▶ RECORDS FOR THE TASK

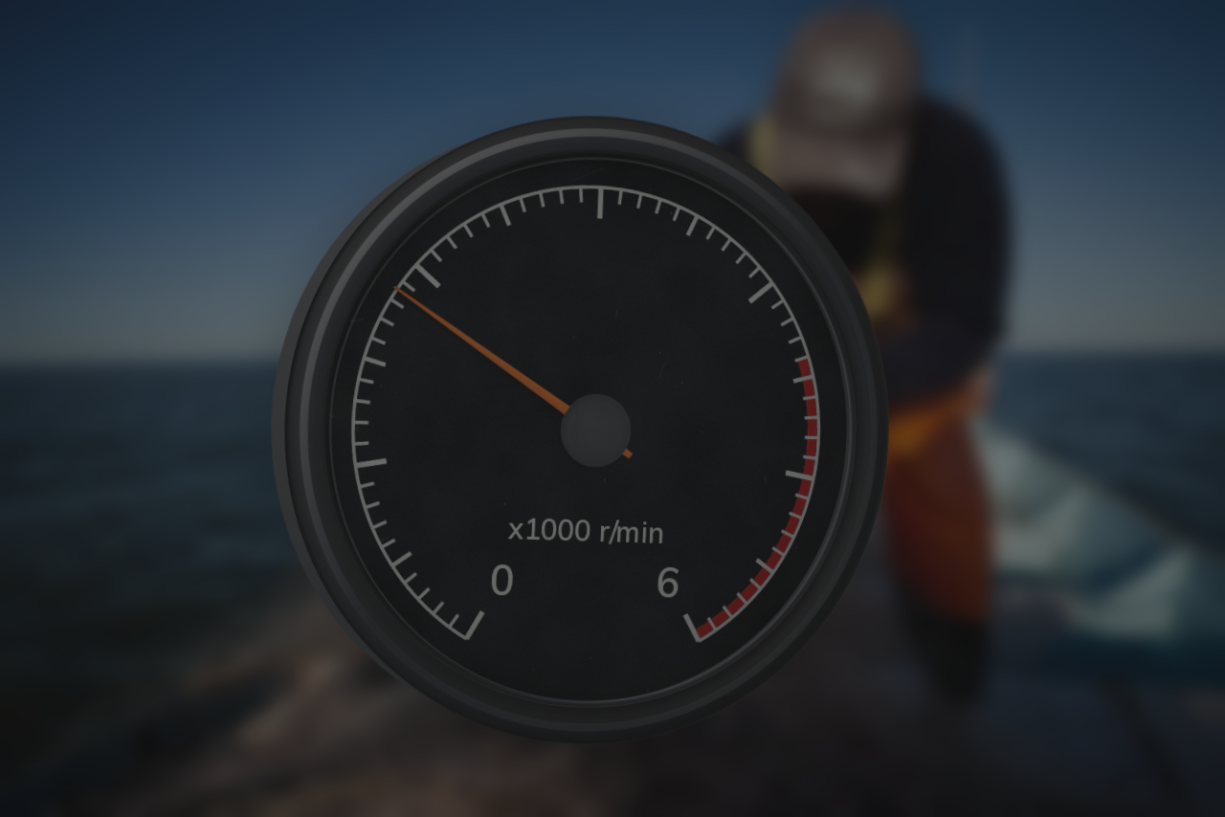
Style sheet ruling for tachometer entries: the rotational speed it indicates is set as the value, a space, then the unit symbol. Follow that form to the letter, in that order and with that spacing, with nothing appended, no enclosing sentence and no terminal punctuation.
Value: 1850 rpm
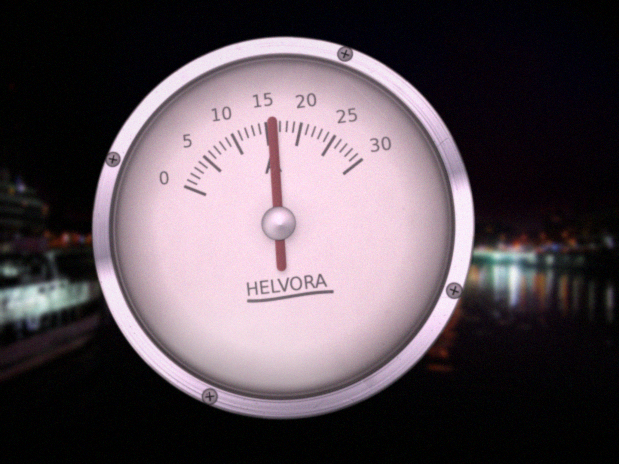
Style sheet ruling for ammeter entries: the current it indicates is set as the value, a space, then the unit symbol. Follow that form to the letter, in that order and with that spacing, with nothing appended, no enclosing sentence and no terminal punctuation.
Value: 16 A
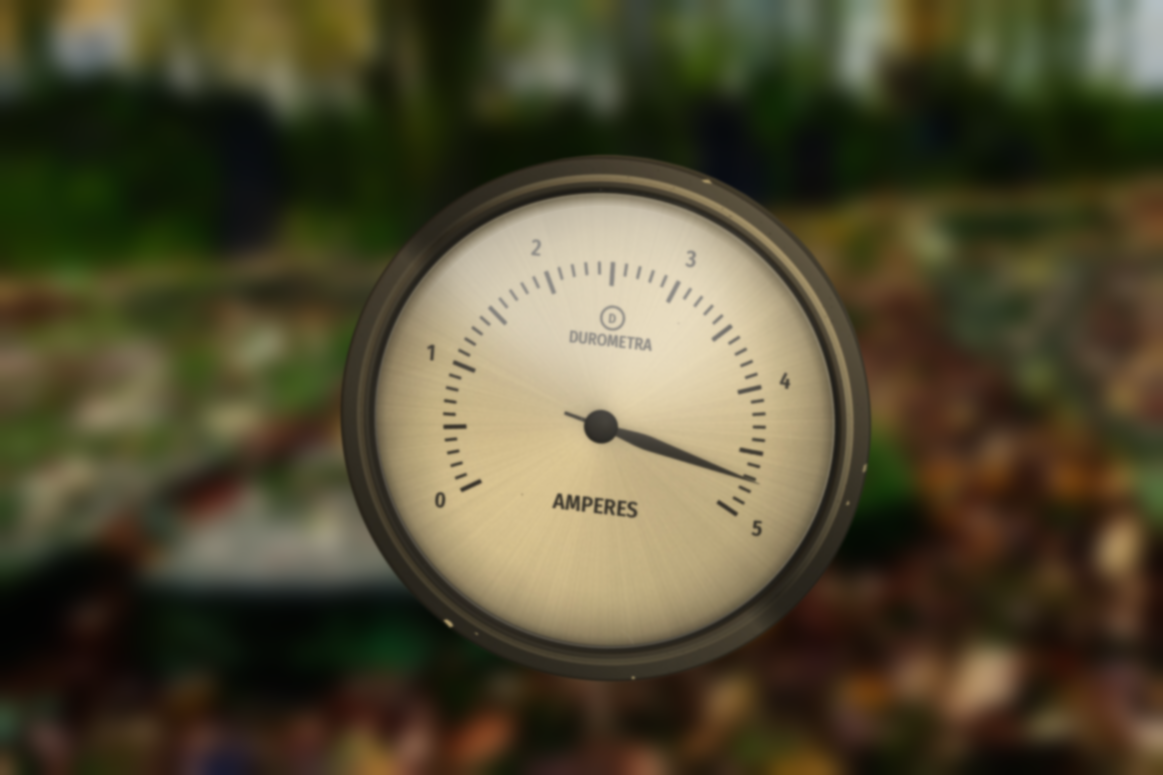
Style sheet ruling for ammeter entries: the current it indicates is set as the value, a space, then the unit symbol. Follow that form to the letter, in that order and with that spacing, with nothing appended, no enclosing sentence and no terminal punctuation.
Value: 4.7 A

▶ WHAT YOU WILL DO
Please return every line of the entries above word for word, leaving out the pictures.

▶ SOLUTION BELOW
Style sheet ruling for tachometer entries: the rotational speed it indicates is set as the value, a space, then the unit symbol. Follow that form to the letter, in that order and with that spacing, with nothing appended, no enclosing sentence and no terminal punctuation.
Value: 1850 rpm
Style sheet ruling for ammeter entries: the current it indicates is set as the value, a space, then the unit symbol. Follow that form to the letter, in that order and with that spacing, with nothing appended, no enclosing sentence and no terminal punctuation.
Value: 16 A
Style sheet ruling for ammeter entries: the current it indicates is set as the value, a space, then the unit symbol. Follow that form to the letter, in that order and with that spacing, with nothing appended, no enclosing sentence and no terminal punctuation.
Value: 4.7 A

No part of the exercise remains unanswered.